I recommend this book for ages 4 and up (though it certainly could be read to younger children as well). It could make a nice Mother’s Day gift or baby girl shower gift as well.
This book makes kids laugh. Hysterically. Or maybe that’s just mine. Over the last week, the best part of my day has been reading this book to my kids before bedtime. I think multiple readings have only increased the giggles, since my kids laugh in anticipation of what they know is coming next. For me, this makes The Book With No Pictures by B. J. Novak a worthy addition to our home library.
I love how this book promotes the importance of words in the most jubilant, undidactic way. It’s a great read aloud for children of all ages, for the littlest will giggle uncontrollably and even teens will be hard pressed not to smile. TIP: An exuberant performance is sure to bring the most laughs, which makes it most fun for the reader!
Locomotive by Brian Floca is one of my family’s favorite non-fiction picture books. Dense with information, but told in a narrative style, it’s perfect both for a school reading and a bedtime read-aloud. The text is long (for a picture book), but my train-loving son requested we read this book over and over to him when he was just three.

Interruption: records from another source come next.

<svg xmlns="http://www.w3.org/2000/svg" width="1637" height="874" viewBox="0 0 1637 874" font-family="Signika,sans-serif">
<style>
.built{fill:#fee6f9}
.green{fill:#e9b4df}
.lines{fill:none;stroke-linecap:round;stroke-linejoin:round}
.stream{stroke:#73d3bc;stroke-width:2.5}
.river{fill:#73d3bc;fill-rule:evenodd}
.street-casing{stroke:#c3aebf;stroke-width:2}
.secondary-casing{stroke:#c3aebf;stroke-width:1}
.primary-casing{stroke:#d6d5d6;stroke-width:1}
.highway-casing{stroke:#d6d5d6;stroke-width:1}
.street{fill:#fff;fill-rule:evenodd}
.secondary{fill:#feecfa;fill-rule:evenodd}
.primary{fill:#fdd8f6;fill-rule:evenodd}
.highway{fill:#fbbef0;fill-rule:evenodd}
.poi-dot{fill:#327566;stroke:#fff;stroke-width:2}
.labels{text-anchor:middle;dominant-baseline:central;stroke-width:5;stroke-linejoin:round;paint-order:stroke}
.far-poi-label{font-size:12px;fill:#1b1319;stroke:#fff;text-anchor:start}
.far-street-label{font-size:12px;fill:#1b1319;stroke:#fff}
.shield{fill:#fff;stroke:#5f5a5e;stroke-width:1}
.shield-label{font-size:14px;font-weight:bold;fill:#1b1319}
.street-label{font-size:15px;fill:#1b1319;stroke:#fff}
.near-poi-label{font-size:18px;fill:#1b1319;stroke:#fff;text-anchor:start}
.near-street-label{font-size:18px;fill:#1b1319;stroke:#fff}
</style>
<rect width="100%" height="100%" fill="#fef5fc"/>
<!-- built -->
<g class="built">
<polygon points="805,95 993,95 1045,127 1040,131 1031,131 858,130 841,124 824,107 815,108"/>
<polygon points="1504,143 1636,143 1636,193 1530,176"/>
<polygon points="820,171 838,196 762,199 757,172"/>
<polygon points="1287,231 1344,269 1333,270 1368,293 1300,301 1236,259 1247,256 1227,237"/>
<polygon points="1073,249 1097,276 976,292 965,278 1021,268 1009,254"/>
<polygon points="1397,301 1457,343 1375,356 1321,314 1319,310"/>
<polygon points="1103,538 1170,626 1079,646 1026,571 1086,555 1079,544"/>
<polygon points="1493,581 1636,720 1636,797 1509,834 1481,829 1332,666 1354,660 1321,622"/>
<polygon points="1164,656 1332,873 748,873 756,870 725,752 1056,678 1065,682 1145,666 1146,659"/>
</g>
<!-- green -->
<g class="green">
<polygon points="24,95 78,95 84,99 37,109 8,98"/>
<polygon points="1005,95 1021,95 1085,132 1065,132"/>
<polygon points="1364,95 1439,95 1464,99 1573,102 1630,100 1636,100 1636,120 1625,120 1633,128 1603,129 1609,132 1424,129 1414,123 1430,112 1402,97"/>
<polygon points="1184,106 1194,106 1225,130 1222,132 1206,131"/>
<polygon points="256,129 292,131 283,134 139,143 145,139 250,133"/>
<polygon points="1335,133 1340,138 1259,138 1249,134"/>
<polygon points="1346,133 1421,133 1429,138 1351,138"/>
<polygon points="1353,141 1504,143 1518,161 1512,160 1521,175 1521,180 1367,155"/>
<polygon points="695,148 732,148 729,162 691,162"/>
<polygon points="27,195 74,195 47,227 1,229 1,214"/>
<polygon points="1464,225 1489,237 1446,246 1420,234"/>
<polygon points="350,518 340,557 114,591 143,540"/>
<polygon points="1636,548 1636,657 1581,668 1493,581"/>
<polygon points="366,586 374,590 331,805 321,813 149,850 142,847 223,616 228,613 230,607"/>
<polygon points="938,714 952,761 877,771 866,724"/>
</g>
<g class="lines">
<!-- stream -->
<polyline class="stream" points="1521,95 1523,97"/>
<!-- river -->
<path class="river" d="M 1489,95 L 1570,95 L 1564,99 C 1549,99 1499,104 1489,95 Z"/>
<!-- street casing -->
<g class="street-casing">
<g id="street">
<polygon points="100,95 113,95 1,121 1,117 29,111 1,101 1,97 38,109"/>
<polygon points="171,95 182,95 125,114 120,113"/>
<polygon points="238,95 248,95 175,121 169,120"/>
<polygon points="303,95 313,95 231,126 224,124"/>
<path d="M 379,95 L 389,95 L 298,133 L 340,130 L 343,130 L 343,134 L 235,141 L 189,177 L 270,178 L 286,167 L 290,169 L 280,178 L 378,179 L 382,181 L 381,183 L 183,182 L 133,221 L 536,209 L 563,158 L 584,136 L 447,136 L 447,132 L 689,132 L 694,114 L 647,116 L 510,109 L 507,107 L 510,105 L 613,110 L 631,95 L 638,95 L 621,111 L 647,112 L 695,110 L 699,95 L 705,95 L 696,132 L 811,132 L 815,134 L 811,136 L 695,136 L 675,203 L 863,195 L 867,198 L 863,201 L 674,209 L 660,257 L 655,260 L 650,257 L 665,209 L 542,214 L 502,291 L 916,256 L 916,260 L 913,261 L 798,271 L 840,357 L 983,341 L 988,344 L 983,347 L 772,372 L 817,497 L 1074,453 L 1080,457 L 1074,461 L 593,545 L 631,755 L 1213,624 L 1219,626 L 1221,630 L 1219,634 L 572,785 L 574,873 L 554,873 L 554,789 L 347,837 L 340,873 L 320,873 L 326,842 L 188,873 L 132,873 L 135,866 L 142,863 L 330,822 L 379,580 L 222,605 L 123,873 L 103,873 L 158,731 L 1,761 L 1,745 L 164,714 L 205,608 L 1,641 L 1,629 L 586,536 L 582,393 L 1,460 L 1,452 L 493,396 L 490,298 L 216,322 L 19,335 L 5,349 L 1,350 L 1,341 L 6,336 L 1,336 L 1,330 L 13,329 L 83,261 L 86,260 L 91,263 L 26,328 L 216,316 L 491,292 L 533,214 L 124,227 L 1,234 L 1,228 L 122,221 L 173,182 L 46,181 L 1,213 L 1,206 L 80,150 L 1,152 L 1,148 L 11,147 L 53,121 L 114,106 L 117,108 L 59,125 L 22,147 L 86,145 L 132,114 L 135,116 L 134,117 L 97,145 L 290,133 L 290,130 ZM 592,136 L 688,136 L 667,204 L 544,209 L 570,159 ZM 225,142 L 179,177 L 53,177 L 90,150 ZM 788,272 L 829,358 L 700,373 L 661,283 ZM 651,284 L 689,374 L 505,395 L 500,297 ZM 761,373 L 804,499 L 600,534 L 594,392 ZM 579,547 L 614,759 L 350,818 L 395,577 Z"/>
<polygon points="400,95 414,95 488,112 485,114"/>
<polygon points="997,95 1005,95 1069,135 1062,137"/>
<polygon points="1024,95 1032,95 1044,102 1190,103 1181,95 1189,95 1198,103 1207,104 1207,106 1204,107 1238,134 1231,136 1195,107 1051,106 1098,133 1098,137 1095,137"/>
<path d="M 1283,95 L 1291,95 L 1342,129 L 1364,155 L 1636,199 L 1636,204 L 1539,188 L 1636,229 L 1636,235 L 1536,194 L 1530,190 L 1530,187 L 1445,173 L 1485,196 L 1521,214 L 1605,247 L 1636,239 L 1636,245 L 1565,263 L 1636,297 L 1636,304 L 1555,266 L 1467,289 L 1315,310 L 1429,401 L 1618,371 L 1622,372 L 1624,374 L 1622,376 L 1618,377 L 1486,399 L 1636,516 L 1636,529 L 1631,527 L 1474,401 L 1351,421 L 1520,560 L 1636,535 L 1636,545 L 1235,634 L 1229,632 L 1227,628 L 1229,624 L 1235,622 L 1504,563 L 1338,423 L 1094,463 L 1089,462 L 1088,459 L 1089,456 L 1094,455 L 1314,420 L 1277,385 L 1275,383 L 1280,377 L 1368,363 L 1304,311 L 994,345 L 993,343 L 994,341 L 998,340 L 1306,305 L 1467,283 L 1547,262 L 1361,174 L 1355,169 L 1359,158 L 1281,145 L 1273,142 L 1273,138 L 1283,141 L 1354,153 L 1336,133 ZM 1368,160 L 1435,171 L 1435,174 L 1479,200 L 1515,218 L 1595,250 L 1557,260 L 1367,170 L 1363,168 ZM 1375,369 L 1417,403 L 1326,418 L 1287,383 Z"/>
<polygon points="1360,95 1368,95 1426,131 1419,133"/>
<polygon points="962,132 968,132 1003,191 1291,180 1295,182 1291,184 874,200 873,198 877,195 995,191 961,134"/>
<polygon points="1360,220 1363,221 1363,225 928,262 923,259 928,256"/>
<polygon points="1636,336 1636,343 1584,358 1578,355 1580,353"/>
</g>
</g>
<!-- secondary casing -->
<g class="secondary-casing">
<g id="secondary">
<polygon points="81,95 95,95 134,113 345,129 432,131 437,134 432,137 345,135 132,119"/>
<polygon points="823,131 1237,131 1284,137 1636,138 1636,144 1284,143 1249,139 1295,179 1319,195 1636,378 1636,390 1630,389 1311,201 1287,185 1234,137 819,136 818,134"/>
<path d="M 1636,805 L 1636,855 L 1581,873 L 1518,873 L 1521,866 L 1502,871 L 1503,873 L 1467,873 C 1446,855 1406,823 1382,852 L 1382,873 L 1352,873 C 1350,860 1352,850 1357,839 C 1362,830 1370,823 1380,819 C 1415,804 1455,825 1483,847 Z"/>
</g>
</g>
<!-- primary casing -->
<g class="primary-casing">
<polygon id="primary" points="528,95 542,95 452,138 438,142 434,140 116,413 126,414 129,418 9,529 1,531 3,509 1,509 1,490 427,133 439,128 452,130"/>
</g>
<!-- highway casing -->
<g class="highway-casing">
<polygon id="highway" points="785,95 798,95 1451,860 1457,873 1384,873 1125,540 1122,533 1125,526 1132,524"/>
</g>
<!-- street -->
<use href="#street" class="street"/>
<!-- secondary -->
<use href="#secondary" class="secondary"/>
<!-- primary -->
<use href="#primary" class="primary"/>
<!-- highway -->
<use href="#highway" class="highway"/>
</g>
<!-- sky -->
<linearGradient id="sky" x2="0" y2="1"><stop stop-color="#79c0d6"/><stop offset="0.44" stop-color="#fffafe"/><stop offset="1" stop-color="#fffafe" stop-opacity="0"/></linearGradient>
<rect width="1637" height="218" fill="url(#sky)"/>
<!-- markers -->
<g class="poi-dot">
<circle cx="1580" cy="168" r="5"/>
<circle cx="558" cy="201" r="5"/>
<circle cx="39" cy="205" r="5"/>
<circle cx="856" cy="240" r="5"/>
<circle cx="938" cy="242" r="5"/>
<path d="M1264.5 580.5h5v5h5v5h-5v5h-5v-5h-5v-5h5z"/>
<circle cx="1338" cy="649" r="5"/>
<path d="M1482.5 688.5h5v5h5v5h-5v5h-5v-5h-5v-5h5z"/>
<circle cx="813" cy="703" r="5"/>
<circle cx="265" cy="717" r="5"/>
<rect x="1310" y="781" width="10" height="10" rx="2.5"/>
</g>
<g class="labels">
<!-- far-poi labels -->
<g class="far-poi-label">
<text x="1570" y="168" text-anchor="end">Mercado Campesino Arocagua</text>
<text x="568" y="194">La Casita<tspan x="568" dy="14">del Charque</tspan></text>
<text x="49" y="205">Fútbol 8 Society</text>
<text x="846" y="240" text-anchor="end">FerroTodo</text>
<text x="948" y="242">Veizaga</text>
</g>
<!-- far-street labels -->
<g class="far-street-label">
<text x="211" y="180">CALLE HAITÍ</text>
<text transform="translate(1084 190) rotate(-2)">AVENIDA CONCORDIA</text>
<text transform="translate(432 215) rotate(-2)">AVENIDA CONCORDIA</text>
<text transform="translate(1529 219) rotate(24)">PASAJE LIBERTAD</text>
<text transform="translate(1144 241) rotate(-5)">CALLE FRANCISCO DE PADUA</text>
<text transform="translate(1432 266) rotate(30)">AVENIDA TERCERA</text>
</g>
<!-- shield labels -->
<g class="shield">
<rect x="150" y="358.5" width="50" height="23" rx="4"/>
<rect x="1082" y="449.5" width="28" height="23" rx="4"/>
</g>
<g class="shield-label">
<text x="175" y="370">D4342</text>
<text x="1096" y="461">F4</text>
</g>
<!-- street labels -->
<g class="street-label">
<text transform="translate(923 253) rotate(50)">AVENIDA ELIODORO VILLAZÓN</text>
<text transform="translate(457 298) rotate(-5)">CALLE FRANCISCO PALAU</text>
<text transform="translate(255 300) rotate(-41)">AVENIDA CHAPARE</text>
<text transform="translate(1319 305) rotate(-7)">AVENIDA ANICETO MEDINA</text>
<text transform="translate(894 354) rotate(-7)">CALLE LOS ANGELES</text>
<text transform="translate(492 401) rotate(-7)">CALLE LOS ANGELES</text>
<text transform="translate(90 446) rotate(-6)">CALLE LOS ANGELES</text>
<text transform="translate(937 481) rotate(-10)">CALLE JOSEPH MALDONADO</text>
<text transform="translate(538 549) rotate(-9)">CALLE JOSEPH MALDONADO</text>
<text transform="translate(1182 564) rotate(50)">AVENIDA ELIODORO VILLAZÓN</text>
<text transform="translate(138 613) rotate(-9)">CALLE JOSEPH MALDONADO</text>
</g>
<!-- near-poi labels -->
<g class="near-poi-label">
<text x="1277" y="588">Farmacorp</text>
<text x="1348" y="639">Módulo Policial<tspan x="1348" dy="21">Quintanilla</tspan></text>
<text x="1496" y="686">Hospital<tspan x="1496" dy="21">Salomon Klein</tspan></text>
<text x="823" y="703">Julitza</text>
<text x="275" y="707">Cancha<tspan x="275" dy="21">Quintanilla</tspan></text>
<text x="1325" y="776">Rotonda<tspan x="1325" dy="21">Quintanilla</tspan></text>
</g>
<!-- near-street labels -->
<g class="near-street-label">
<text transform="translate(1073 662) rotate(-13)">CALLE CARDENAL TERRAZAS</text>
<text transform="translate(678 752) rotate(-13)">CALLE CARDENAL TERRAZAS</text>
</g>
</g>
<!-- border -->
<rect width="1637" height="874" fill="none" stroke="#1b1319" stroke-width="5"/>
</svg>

The artwork is amazing, so it’s no surprise that Floca won the Caldecott Medal for this book. Made with ink, watercolor, acrylic, and gouache, the illustrations capture an old-world feel, while still coming across as fresh and contemporary. Details abound. From the expansive western scenery, to the jaw-dropping Dale Creek Bridge, to the careful replications of the locomotive itself, one could easily spend time poring over these pages without reading any of the text. And don’t overlook the endpapers! They are full of facts and diagrams, adding more hard-core nonfiction material to the book.
Locomotive is perfect for train enthusiasts and would be an excellent addition to any U.S. History study. Mr. Floca provides extra materials on his website to supplement the book, including a coloring page of the locomotive (a favorite in our house!) and teacher’s guide. I heartily recommend this book for all ages, particularly 4-12 years old.

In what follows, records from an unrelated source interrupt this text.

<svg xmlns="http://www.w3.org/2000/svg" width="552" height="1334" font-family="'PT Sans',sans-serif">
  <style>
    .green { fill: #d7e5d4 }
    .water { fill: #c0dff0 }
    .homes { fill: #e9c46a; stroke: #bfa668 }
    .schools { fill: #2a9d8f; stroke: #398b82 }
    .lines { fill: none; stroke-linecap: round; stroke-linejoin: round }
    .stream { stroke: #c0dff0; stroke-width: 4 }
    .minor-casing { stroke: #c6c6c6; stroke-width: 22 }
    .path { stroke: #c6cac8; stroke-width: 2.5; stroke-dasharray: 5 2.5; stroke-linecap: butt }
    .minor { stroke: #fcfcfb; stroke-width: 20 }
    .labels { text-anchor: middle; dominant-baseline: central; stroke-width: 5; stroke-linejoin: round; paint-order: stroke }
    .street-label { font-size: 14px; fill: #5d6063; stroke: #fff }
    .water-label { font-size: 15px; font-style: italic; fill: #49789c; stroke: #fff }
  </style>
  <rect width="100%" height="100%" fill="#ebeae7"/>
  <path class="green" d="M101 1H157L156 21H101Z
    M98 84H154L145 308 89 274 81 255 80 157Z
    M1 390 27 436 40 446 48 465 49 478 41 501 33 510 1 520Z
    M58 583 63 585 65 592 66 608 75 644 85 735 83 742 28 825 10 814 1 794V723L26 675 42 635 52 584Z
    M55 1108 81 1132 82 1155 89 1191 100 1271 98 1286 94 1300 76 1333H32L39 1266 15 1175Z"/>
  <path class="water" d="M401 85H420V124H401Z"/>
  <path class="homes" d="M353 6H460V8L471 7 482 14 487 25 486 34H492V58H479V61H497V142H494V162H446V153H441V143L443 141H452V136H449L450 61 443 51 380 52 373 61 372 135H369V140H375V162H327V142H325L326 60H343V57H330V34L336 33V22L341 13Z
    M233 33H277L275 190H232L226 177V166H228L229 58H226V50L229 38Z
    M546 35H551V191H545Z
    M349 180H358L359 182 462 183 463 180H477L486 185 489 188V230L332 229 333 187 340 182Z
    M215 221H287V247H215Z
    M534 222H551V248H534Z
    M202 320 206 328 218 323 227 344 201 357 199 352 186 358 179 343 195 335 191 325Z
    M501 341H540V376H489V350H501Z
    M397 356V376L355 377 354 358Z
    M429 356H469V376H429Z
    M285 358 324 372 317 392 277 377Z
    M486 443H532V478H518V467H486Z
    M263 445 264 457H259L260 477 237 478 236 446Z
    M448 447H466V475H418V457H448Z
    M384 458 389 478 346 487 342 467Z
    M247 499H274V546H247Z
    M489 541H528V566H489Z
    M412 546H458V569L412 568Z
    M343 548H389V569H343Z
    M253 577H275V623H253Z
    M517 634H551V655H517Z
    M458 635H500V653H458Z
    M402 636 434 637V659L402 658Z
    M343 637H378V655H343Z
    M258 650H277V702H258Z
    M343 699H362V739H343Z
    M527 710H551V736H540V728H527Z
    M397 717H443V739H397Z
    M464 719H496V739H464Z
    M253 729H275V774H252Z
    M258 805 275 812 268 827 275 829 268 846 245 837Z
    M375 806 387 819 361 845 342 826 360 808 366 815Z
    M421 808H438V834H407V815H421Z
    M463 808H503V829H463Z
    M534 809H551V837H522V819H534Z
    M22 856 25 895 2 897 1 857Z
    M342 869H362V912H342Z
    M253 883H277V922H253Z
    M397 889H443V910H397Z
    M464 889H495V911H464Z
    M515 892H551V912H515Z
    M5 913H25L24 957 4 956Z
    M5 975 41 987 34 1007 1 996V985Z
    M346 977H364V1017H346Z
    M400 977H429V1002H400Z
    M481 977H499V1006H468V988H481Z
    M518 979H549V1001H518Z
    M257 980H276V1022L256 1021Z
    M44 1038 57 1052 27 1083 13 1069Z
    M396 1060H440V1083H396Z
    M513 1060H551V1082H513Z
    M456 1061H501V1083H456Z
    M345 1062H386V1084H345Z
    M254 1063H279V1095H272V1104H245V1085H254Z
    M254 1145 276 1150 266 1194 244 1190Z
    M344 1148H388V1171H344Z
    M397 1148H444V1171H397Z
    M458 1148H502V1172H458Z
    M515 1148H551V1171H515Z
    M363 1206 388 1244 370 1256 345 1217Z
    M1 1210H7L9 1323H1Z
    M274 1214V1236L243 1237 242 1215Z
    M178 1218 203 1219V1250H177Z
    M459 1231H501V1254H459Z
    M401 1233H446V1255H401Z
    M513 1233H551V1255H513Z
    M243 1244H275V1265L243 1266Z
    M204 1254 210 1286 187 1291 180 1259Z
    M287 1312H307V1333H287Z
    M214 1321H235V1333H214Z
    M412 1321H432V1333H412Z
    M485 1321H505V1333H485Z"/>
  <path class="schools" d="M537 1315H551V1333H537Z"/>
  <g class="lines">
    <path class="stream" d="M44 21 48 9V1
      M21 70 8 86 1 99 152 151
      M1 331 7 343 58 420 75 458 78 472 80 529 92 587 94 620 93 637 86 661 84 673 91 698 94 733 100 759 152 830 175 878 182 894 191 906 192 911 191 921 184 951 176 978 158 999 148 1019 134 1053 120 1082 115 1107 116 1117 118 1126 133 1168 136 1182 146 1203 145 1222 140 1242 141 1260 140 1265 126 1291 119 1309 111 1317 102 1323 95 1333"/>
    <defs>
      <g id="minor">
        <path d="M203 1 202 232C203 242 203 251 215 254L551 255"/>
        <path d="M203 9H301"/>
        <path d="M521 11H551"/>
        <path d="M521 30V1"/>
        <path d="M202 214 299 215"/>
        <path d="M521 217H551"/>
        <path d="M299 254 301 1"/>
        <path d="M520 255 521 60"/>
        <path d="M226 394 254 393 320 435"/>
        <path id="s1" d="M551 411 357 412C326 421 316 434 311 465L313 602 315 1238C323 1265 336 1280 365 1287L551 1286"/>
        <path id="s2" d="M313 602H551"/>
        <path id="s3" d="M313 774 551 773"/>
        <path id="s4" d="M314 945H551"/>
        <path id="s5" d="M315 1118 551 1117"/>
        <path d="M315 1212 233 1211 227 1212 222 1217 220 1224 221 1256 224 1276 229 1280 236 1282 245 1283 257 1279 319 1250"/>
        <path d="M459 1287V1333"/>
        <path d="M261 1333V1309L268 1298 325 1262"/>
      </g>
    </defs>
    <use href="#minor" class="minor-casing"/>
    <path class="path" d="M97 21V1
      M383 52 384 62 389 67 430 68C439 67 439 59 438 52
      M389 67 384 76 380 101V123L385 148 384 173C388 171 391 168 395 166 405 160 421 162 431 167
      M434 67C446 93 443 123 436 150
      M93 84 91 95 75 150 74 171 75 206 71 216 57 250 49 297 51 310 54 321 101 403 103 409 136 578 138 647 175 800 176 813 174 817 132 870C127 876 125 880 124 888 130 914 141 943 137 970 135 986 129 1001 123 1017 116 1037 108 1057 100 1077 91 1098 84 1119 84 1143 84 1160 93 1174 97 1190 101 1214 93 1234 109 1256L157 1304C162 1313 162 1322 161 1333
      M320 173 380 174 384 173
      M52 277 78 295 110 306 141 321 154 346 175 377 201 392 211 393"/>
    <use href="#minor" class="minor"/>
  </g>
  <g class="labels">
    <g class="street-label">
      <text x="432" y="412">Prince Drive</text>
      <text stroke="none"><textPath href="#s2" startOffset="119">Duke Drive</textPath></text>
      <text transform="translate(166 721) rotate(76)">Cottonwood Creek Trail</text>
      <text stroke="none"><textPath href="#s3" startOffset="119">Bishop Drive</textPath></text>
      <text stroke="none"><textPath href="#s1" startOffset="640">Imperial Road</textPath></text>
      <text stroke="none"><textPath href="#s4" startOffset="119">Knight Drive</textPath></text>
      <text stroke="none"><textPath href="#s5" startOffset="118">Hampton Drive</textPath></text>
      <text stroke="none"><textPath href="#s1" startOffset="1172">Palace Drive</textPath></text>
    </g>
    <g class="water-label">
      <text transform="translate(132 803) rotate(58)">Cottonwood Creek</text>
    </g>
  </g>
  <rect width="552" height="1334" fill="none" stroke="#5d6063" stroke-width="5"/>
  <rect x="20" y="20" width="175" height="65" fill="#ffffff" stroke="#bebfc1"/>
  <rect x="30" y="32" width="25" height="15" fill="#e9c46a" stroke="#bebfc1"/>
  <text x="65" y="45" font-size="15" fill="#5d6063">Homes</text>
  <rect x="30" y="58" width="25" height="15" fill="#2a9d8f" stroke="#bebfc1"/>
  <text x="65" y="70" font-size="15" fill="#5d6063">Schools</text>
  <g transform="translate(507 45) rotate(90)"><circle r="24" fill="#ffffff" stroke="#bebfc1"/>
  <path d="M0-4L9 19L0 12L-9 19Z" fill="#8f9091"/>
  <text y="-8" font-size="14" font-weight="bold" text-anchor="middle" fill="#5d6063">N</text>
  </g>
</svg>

I admit it. The first time I read Knuffle Bunny: A Cautionary Tale by Mo Willems, I thought the book had received too my hype. Fun? Sure. But a modern children’s classic? I wasn’t convinced.
Fast forward a few years. I decided to re-visit Knuffle Bunny, and I also read Knuffle Bunny Too: A Case of Mistaken Identity and Knuffle Bunny Free: An Unexpected Diversion . Maybe I needed the full trilogy experience. Maybe it was the way my son asked me to read all the books again and again. Maybe it was the way the final Note to Trixie gave me all the feels. This time there was no doubt in my mind: the Knuffle Bunny books are indeed modern classics.
The first, Knuffle Bunny: A Cautionary Tale, introduces us to Trixie, her parents, and of course, her beloved Knuffle Bunny. Trixie’s toddler antics ensue when she accidentally leaves Knuffle Bunny in the laundromat, but lacks the verbal skills to tell her parents. The second, Knuffle Bunny Too: A Case of Mistaken Identity, introduces us to Trixie’s classmate and fellow toy bunny lover, Sonja. Trixie and Sonja fight over who has the best bunny, but after an inadvertent switch leaves each with the wrong bunny, they have to come together in order to be reunited with their own Knuffle Bunnies. The third and final installment, Knuffle Bunny Free: An Unexpected Diversion, takes Trixie, her parents, and Knuffle Bunny on a trip to Holland. Trixie is excited to see her grandparents, but devastated when she realizes she left Knuffle Bunny on the airplane.
The Knuffle Bunny books are funny yet poignant. I intend to gift them to newly expecting parents, as I think they belong in that special class of children’s books that are equally meaningful to parents as they are entertaining to kids. I enthusiastically recommend these books for kids ages 3-6, though don’t be surprised if the older kids still laugh and the adults fight back nostalgic tears.